*Istruzioni*
Trasforma tutte le righe seguenti in una tabella Markdown con le colonne «Nr» e «Testo», con il numero progressivo nella prima e la riga nella seconda. Salta le righe vuote e lascia fuori le immagini.

-=-=-=-=-

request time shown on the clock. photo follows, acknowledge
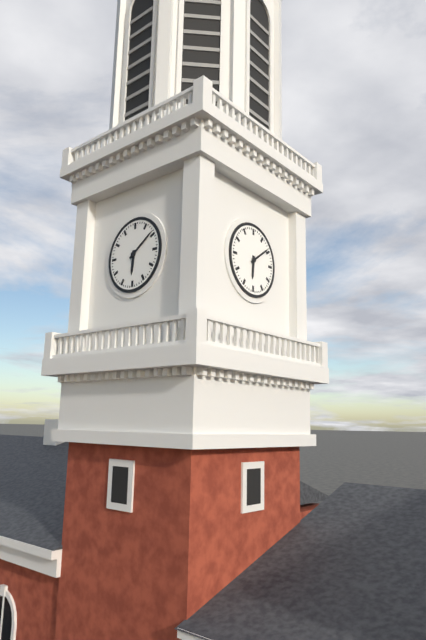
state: 6:09
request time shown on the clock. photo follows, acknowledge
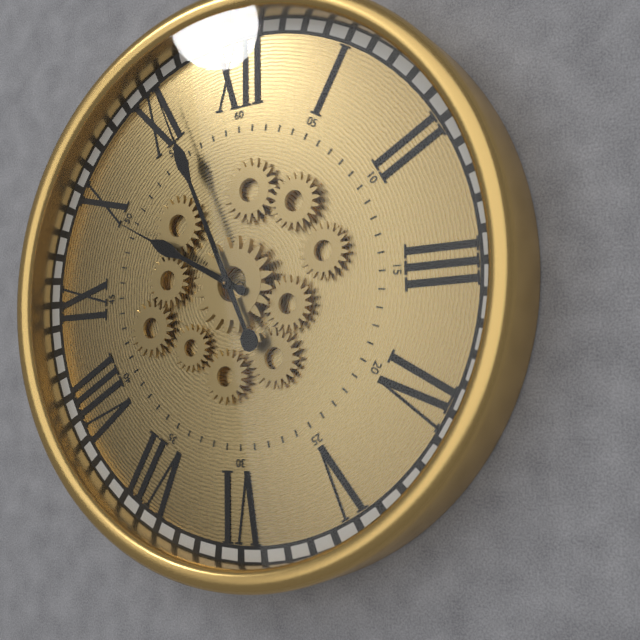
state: 9:56
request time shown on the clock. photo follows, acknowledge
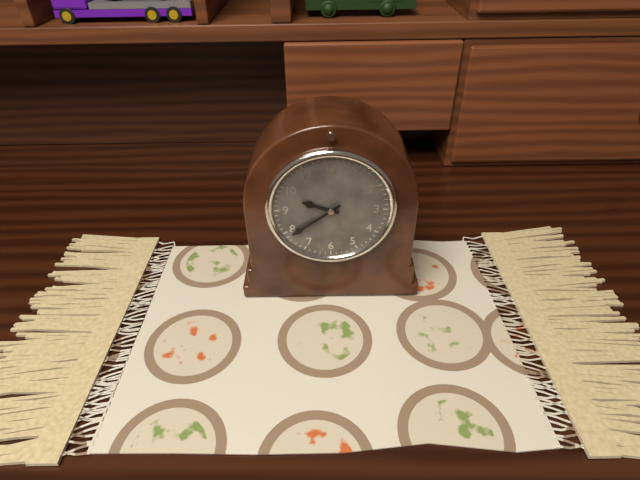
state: 9:39
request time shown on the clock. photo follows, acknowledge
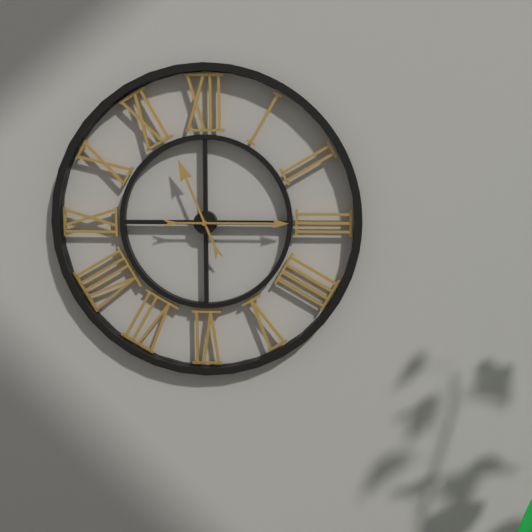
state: 11:15
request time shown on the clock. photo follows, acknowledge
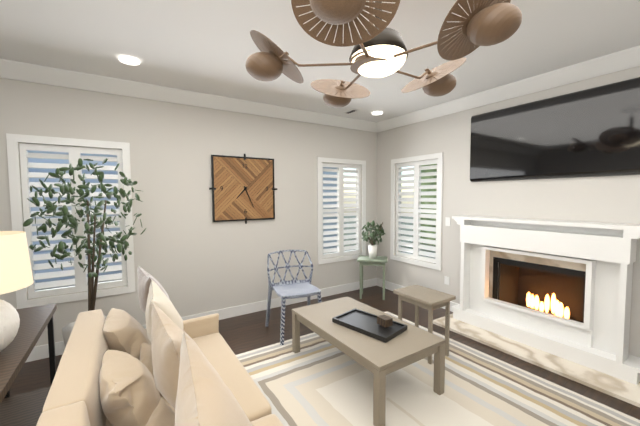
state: 7:26
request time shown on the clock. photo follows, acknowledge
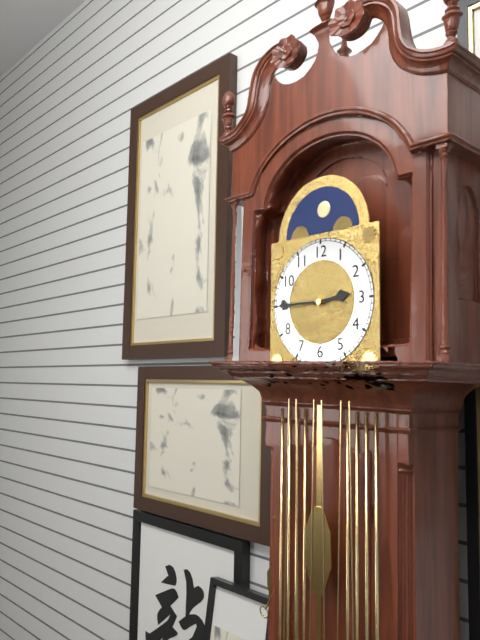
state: 2:45
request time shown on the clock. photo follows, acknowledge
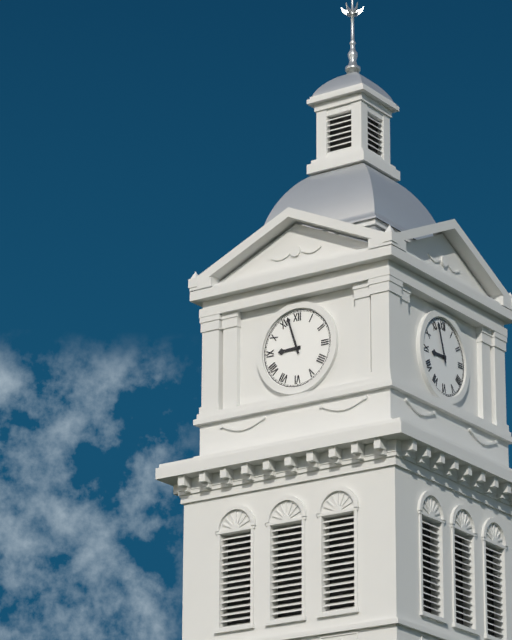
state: 8:57
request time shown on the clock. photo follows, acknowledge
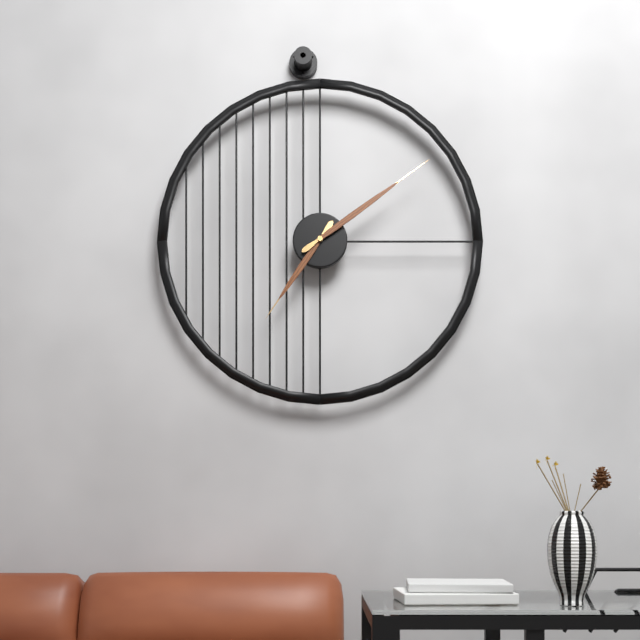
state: 7:09
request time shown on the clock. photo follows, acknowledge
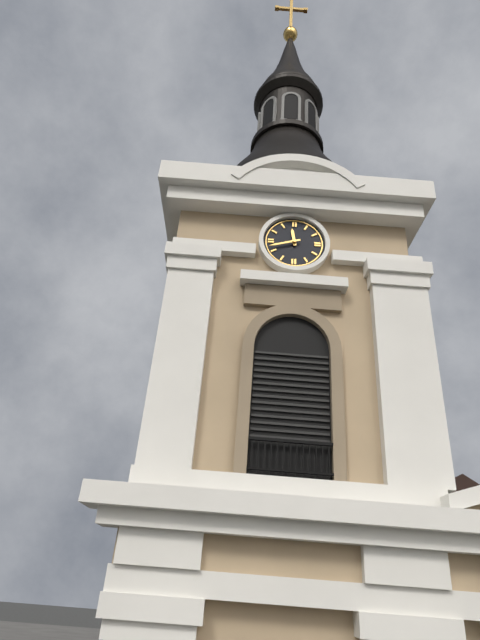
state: 11:42
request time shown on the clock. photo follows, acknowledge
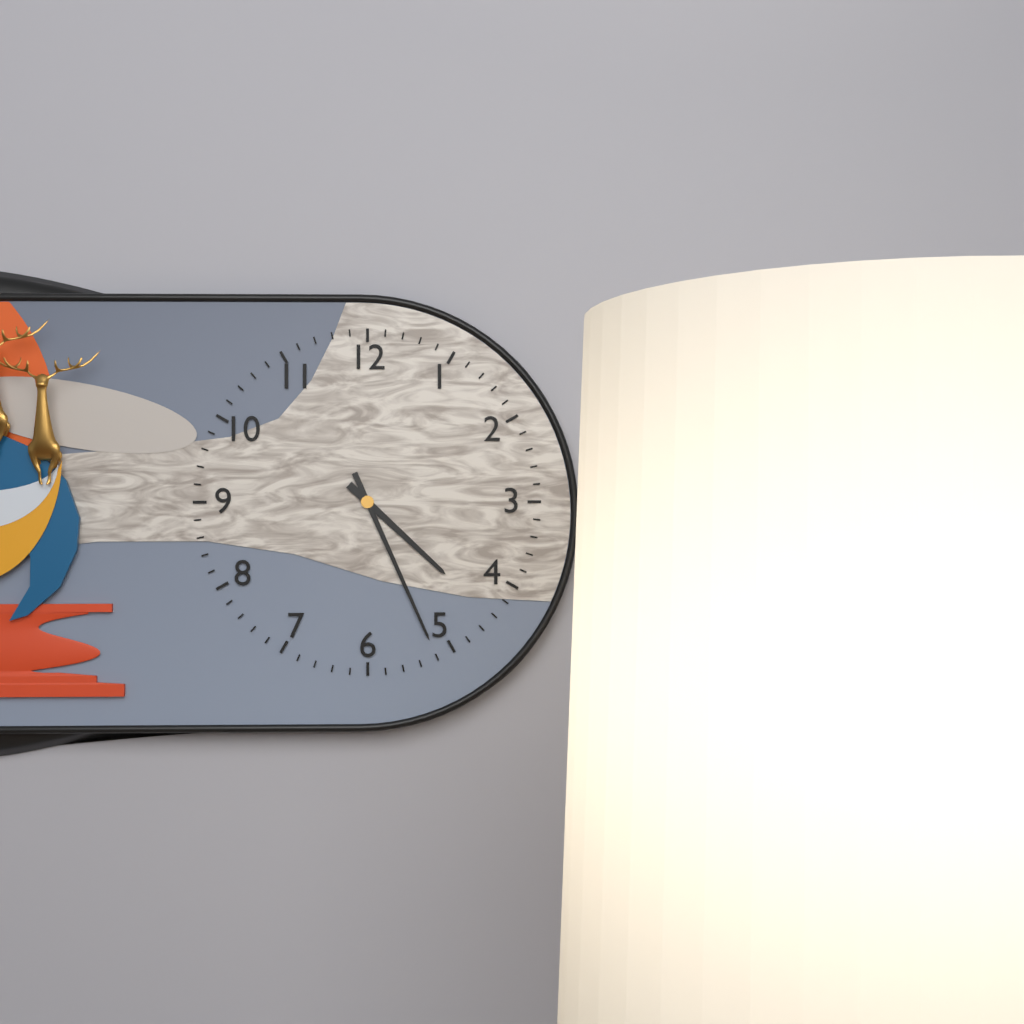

-=-=-=-=-

*Risposta*
| Nr | Testo |
|---|---|
| 1 | request time shown on the clock. photo follows, acknowledge |
| 2 | state: 6:09 |
| 3 | request time shown on the clock. photo follows, acknowledge |
| 4 | state: 9:56 |
| 5 | request time shown on the clock. photo follows, acknowledge |
| 6 | state: 9:39 |
| 7 | request time shown on the clock. photo follows, acknowledge |
| 8 | state: 11:15 |
| 9 | request time shown on the clock. photo follows, acknowledge |
| 10 | state: 7:26 |
| 11 | request time shown on the clock. photo follows, acknowledge |
| 12 | state: 2:45 |
| 13 | request time shown on the clock. photo follows, acknowledge |
| 14 | state: 8:57 |
| 15 | request time shown on the clock. photo follows, acknowledge |
| 16 | state: 7:09 |
| 17 | request time shown on the clock. photo follows, acknowledge |
| 18 | state: 11:42 |
| 19 | request time shown on the clock. photo follows, acknowledge |